WORK REQUIRED: Turn every line of text in the items below into one numbered list, omitting any blank lines.

RECORDED INFORMATION:
============

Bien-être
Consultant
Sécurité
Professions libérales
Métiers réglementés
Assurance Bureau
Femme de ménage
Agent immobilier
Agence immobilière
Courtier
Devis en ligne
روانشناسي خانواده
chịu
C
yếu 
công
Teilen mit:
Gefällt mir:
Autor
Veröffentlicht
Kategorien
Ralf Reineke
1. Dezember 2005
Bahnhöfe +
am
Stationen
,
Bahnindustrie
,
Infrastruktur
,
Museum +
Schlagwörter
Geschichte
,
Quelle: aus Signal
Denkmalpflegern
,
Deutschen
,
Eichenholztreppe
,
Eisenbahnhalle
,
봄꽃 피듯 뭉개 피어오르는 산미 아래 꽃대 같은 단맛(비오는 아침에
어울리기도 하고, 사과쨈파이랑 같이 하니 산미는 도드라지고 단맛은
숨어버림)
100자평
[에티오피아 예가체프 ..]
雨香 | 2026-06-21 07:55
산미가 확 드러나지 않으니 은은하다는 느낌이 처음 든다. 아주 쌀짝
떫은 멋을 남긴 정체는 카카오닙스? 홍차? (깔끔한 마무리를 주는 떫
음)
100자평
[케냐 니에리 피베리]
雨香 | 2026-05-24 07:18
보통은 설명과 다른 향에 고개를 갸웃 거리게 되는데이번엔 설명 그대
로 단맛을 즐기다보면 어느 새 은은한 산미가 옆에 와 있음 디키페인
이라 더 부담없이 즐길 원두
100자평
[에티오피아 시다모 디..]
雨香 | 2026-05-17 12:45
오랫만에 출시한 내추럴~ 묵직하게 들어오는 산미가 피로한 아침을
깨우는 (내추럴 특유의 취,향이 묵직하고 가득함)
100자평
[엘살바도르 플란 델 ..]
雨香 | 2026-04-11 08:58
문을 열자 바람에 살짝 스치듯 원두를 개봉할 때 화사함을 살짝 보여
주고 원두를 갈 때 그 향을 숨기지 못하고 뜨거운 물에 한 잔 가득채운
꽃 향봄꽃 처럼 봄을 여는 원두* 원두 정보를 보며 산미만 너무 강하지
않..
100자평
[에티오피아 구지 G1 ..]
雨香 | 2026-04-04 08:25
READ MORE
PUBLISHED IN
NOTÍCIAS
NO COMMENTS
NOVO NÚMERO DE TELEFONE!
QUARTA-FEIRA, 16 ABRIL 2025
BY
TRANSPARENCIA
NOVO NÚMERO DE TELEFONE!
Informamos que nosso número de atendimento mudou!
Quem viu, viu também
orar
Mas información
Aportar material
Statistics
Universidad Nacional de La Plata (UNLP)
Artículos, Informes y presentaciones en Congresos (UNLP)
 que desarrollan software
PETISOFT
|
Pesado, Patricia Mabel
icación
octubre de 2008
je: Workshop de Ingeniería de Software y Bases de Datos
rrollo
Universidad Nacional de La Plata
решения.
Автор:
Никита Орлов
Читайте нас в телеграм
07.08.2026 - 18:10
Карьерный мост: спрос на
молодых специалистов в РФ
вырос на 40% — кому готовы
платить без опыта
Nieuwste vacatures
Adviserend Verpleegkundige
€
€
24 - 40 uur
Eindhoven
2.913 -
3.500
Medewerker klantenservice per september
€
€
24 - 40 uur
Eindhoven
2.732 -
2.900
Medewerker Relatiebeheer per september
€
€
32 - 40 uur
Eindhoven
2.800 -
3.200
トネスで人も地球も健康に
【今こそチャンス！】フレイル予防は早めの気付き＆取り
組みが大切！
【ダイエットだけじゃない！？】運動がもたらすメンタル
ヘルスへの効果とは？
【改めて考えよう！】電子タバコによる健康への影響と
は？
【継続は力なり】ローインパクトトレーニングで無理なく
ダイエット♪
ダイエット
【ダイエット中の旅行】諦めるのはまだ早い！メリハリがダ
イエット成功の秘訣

============

COMPLETED TASK:
1. Bien-être
2. Consultant
3. Sécurité
4. Professions libérales
5. Métiers réglementés
6. Assurance Bureau
7. Femme de ménage
8. Agent immobilier
9. Agence immobilière
10. Courtier
11. Devis en ligne
12. روانشناسي خانواده
13. chịu
14. C
15. yếu 
16. công
17. Teilen mit:
18. Gefällt mir:
19. Autor
20. Veröffentlicht
21. Kategorien
22. Ralf Reineke
23. 1. Dezember 2005
24. Bahnhöfe +
25. am
26. Stationen
27. ,
28. Bahnindustrie
29. ,
30. Infrastruktur
31. ,
32. Museum +
33. Schlagwörter
34. Geschichte
35. ,
36. Quelle: aus Signal
37. Denkmalpflegern
38. ,
39. Deutschen
40. ,
41. Eichenholztreppe
42. ,
43. Eisenbahnhalle
44. ,
45. 봄꽃 피듯 뭉개 피어오르는 산미 아래 꽃대 같은 단맛(비오는 아침에
46. 어울리기도 하고, 사과쨈파이랑 같이 하니 산미는 도드라지고 단맛은
47. 숨어버림)
48. 100자평
49. [에티오피아 예가체프 ..]
50. 雨香 | 2026-06-21 07:55
51. 산미가 확 드러나지 않으니 은은하다는 느낌이 처음 든다. 아주 쌀짝
52. 떫은 멋을 남긴 정체는 카카오닙스? 홍차? (깔끔한 마무리를 주는 떫
53. 음)
54. 100자평
55. [케냐 니에리 피베리]
56. 雨香 | 2026-05-24 07:18
57. 보통은 설명과 다른 향에 고개를 갸웃 거리게 되는데이번엔 설명 그대
58. 로 단맛을 즐기다보면 어느 새 은은한 산미가 옆에 와 있음 디키페인
59. 이라 더 부담없이 즐길 원두
60. 100자평
61. [에티오피아 시다모 디..]
62. 雨香 | 2026-05-17 12:45
63. 오랫만에 출시한 내추럴~ 묵직하게 들어오는 산미가 피로한 아침을
64. 깨우는 (내추럴 특유의 취,향이 묵직하고 가득함)
65. 100자평
66. [엘살바도르 플란 델 ..]
67. 雨香 | 2026-04-11 08:58
68. 문을 열자 바람에 살짝 스치듯 원두를 개봉할 때 화사함을 살짝 보여
69. 주고 원두를 갈 때 그 향을 숨기지 못하고 뜨거운 물에 한 잔 가득채운
70. 꽃 향봄꽃 처럼 봄을 여는 원두* 원두 정보를 보며 산미만 너무 강하지
71. 않..
72. 100자평
73. [에티오피아 구지 G1 ..]
74. 雨香 | 2026-04-04 08:25
75. READ MORE
76. PUBLISHED IN
77. NOTÍCIAS
78. NO COMMENTS
79. NOVO NÚMERO DE TELEFONE!
80. QUARTA-FEIRA, 16 ABRIL 2025
81. BY
82. TRANSPARENCIA
83. NOVO NÚMERO DE TELEFONE!
84. Informamos que nosso número de atendimento mudou!
85. Quem viu, viu também
86. orar
87. Mas información
88. Aportar material
89. Statistics
90. Universidad Nacional de La Plata (UNLP)
91. Artículos, Informes y presentaciones en Congresos (UNLP)
92.  que desarrollan software
93. PETISOFT
94. |
95. Pesado, Patricia Mabel
96. icación
97. octubre de 2008
98. je: Workshop de Ingeniería de Software y Bases de Datos
99. rrollo
100. Universidad Nacional de La Plata
101. решения.
102. Автор:
103. Никита Орлов
104. Читайте нас в телеграм
105. 07.08.2026 - 18:10
106. Карьерный мост: спрос на
107. молодых специалистов в РФ
108. вырос на 40% — кому готовы
109. платить без опыта
110. Nieuwste vacatures
111. Adviserend Verpleegkundige
112. €
113. €
114. 24 - 40 uur
115. Eindhoven
116. 2.913 -
117. 3.500
118. Medewerker klantenservice per september
119. €
120. €
121. 24 - 40 uur
122. Eindhoven
123. 2.732 -
124. 2.900
125. Medewerker Relatiebeheer per september
126. €
127. €
128. 32 - 40 uur
129. Eindhoven
130. 2.800 -
131. 3.200
132. トネスで人も地球も健康に
133. 【今こそチャンス！】フレイル予防は早めの気付き＆取り
134. 組みが大切！
135. 【ダイエットだけじゃない！？】運動がもたらすメンタル
136. ヘルスへの効果とは？
137. 【改めて考えよう！】電子タバコによる健康への影響と
138. は？
139. 【継続は力なり】ローインパクトトレーニングで無理なく
140. ダイエット♪
141. ダイエット
142. 【ダイエット中の旅行】諦めるのはまだ早い！メリハリがダ
143. イエット成功の秘訣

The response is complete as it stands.